» Task to complete:
Retype the lines word for word, starting with the first line and going on through the line with "The answer is 5 cm". Leave the pictures out of your answer.

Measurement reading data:
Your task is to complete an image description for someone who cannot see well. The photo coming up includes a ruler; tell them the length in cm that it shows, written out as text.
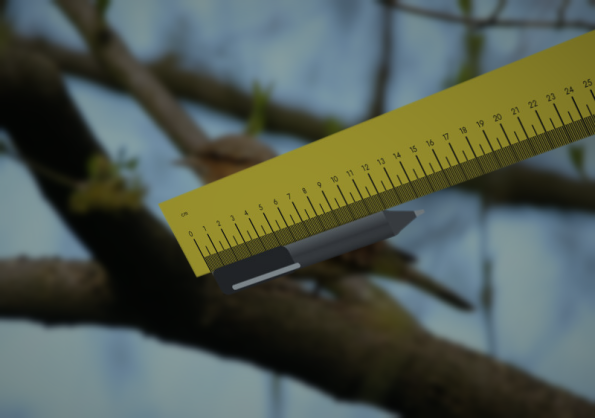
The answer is 14 cm
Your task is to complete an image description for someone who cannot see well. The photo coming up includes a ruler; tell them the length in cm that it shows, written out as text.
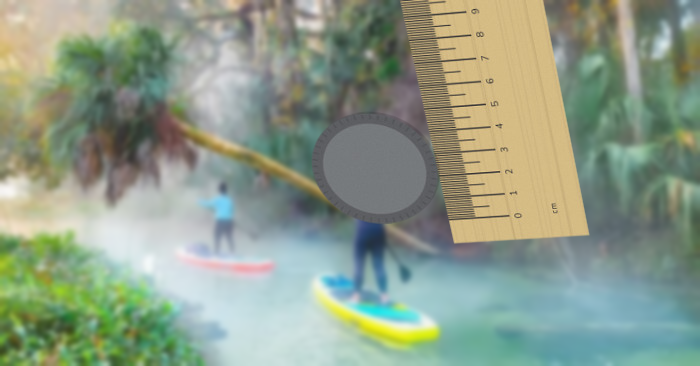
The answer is 5 cm
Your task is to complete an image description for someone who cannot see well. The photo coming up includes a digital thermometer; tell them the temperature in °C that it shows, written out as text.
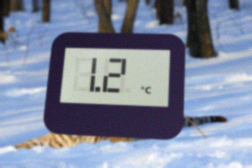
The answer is 1.2 °C
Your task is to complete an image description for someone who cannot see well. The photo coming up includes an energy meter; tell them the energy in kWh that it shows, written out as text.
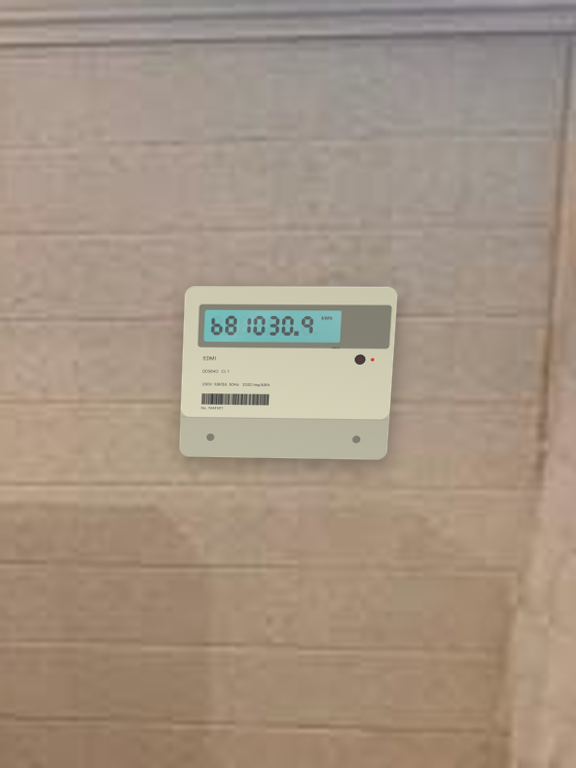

» Written answer:
Your task is to complete an image description for someone who cannot see well. The photo coming up includes a ruler; tell them the length in cm that it shows, written out as text.
The answer is 14 cm
Your task is to complete an image description for someone who cannot see well. The photo coming up includes a ruler; tell them the length in cm that it shows, written out as text.
The answer is 5 cm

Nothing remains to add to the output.